Tuesday, August 23, 2016

Female Mortality in the U.S. Varies by State: Context Matters

Despite the high cost of health care in the U.S., life expectancy lags behind almost all other rich nations. Two key trends are embedded in this, however: (1) there is considerable variability from state to state; and (2) women are lagging more than men. A new paper published in the on-line open access journal Social Science and Medicine-Population Health sheds some new and interesting light on what's going on. Today's New York Times summarizes the findings.
A team of researchers has now come up with an important clue: Where women live matters just as much as who they are.

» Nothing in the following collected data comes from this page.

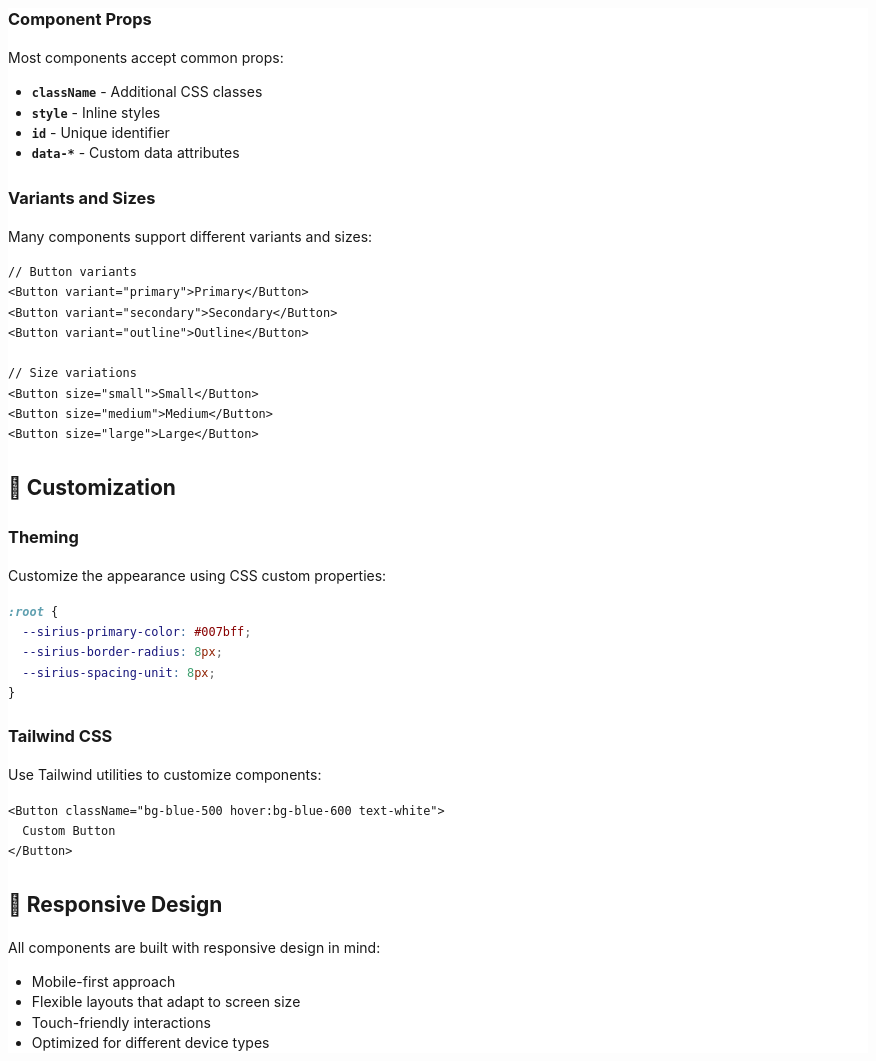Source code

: ### Component Props

Most components accept common props:

- **`className`** - Additional CSS classes
- **`style`** - Inline styles
- **`id`** - Unique identifier
- **`data-*`** - Custom data attributes

### Variants and Sizes

Many components support different variants and sizes:

```tsx
// Button variants
<Button variant="primary">Primary</Button>
<Button variant="secondary">Secondary</Button>
<Button variant="outline">Outline</Button>

// Size variations
<Button size="small">Small</Button>
<Button size="medium">Medium</Button>
<Button size="large">Large</Button>
```

## 🔧 Customization

### Theming

Customize the appearance using CSS custom properties:

```css
:root {
  --sirius-primary-color: #007bff;
  --sirius-border-radius: 8px;
  --sirius-spacing-unit: 8px;
}
```

### Tailwind CSS

Use Tailwind utilities to customize components:

```tsx
<Button className="bg-blue-500 hover:bg-blue-600 text-white">
  Custom Button
</Button>
```

## 📱 Responsive Design

All components are built with responsive design in mind:

- Mobile-first approach
- Flexible layouts that adapt to screen size
- Touch-friendly interactions
- Optimized for different device types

In fact, in a study to be published this week in SSM Population Health, they found that many common demographic traits — whether a woman is rich, poor, unemployed, working, single or married — might not be as important as the state in which she lives.
Using new state-by-state data collected by the federal government, researchers found that a state’s economic and social environment — from its welfare policy and tobacco tax rate, to the strength of social ties through sports clubs and churchgoing, to the level of economic inequality — had a significant effect on women’s life spans.
Here is what the state level variability looks like:


The single most important characteristic of a state was what the authors call "social cohesion":
This factor describes the level of social and economic integration and equality within a state. It is comprised of four variables: (1) Gini coefficient of income inequality, (2) unemployment rate, (3) violent crime rate, and (4) the state-level social capital index developed by Putnam (2000). The index includes 14 components such as involvement in community organizations and social trust. The fact that income inequality and unemployment cluster with crime and social capital more so than with the variables in the economic environment latent factor indicates that these measures capture social and economic integration, and relative well-being, more so than absolute economic well-being.
Higher levels of social cohesion in a state were more important than individual-level characteristics such as education. "Our findings imply that divergent social and economic policies across states have played an important role in shaping the inequalities in women's mortality." Context matters when it comes to health, just as it does in most other things in life.